Document passage:
:::
This study aims to fill several gaps identified in the literature by studying the relationship between HAP exposure and TB in adult women in Lilongwe’s high-density suburbs. Using a hospital and community-based case–control study design, we combine data on TB status from the Lilongwe District Tuberculosis Control Programme (cases) and community-based testing of TB and HIV status (controls); personal exposure and cooking area concentration measurements for carbon monoxide (CO) and PM2.5; and information from a structured sociodemographic and health survey including information on cooking, lighting, and other environmental exposures. This study is one of very few that incorporates direct measures of pollutants, and the first to do so in a sub-Saharan African context.
:::
Raw data:
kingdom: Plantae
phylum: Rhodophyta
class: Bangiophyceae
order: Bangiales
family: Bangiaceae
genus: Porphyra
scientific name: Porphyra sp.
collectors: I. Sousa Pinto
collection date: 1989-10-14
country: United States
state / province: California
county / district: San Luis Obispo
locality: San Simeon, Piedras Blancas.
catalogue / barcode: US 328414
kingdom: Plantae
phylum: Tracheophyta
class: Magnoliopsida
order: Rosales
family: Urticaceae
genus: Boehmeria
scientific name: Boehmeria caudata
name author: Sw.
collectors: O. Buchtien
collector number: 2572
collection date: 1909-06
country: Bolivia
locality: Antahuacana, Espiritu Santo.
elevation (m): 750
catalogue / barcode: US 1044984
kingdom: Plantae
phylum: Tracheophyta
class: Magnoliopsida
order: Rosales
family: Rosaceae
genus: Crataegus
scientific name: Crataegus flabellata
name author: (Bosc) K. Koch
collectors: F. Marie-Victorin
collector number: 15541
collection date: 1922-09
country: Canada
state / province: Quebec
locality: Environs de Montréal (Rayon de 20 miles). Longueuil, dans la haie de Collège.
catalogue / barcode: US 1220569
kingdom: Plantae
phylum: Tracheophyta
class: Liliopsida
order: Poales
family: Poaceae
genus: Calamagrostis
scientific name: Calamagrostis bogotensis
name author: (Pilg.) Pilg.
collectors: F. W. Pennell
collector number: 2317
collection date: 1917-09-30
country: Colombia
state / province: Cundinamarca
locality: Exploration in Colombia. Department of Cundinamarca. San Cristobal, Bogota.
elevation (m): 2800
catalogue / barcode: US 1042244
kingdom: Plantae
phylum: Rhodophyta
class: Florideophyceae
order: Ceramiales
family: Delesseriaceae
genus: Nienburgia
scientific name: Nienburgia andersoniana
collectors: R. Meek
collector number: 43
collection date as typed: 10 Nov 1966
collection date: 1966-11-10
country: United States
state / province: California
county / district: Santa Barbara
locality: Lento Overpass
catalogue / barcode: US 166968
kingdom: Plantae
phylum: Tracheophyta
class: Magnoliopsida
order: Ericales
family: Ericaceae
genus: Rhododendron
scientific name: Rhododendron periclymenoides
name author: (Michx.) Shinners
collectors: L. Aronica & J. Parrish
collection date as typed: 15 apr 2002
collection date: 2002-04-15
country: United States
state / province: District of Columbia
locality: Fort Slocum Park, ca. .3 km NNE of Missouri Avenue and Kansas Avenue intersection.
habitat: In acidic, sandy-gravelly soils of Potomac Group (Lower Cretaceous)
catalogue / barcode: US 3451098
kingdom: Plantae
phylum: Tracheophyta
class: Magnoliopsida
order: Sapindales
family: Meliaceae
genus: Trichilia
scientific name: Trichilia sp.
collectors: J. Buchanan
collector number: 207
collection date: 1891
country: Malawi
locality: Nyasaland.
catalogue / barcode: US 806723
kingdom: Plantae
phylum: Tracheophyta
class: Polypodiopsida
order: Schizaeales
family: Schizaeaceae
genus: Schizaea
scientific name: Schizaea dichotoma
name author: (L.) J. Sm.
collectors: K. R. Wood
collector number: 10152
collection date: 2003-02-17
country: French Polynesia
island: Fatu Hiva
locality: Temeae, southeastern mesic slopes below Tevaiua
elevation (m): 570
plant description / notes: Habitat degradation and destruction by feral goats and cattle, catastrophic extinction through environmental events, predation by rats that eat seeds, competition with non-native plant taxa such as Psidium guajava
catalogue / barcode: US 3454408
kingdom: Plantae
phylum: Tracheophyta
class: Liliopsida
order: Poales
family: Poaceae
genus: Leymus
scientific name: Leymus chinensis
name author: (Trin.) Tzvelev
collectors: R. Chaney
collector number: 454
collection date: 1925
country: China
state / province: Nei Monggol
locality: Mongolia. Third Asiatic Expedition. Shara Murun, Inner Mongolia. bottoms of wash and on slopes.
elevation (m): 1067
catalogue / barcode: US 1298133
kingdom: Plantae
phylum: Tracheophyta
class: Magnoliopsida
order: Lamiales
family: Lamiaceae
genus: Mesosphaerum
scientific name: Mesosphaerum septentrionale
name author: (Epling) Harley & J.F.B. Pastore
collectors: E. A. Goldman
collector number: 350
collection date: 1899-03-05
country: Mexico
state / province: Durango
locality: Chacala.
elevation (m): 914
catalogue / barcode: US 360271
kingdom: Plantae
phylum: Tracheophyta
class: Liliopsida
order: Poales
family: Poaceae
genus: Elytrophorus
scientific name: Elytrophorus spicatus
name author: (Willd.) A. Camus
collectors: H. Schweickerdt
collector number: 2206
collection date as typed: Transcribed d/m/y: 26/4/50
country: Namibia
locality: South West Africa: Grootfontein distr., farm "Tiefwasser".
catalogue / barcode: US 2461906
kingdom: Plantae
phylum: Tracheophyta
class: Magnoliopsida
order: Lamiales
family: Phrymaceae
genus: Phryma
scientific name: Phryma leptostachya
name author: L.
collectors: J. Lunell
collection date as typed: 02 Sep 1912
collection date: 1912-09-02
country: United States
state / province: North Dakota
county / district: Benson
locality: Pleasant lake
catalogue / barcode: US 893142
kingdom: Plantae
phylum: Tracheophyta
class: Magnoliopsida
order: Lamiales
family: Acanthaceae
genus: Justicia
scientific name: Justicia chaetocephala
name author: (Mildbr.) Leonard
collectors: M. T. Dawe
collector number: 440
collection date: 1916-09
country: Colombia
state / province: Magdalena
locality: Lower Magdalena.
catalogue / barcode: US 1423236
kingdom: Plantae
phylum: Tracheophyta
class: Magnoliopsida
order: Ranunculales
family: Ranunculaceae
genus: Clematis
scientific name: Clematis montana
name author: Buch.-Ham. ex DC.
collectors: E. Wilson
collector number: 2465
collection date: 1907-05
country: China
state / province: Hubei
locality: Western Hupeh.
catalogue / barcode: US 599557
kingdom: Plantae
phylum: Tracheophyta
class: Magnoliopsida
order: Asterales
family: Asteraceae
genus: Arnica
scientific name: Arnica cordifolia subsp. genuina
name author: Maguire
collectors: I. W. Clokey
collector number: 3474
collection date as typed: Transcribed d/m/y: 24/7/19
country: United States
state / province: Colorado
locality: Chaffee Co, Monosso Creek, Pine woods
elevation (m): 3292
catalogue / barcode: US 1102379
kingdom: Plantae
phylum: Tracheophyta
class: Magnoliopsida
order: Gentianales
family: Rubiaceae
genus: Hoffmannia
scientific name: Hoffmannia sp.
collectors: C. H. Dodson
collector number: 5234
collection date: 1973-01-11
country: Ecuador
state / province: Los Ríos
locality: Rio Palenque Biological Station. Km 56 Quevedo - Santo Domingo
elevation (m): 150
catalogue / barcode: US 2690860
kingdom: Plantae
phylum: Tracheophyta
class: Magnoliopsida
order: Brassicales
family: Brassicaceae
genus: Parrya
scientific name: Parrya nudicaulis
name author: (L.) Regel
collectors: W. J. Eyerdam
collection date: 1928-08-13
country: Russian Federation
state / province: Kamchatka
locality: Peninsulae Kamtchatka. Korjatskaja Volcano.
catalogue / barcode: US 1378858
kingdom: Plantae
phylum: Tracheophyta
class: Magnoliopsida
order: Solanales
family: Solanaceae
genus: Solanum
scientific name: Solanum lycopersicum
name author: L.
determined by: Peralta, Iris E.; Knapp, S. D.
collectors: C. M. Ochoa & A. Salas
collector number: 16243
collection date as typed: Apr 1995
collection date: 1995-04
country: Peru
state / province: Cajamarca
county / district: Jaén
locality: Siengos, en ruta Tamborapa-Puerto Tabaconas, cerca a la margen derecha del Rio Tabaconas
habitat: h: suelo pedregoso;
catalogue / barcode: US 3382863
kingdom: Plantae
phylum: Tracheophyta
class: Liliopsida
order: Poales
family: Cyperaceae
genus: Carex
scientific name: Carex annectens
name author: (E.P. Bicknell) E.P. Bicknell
:::
Activities:
1) In the tuberculosis study passage, which two pollutants were measured?
2) Please proceed with the tuberculosis study passage, writing on from its last sentence.

Results:
1) Carbon monoxide (CO) and PM2.5.

2)
Our hypothesis is that any causal pathway between household behaviour regarding cooking and lighting, and TB runs through exposure to pollutants resulting from the incomplete combustion of solid fuels and kerosene, specifically PM2.5 and CO. We expect that if we find increased TB risk associated with cooking and lighting behaviour, this relationship will be attributable to increases in HAP. Incorporating these direct exposure measurements into the analysis of the relationship between HAP and TB is essential to clarifying the association and confirming the causal mechanism underlying the hypothesised relationship. We know of no other study on the relationship between HAP and TB that combines these diverse data sources to address the question of the mediating role that HAP plays in risk of contracting active TB.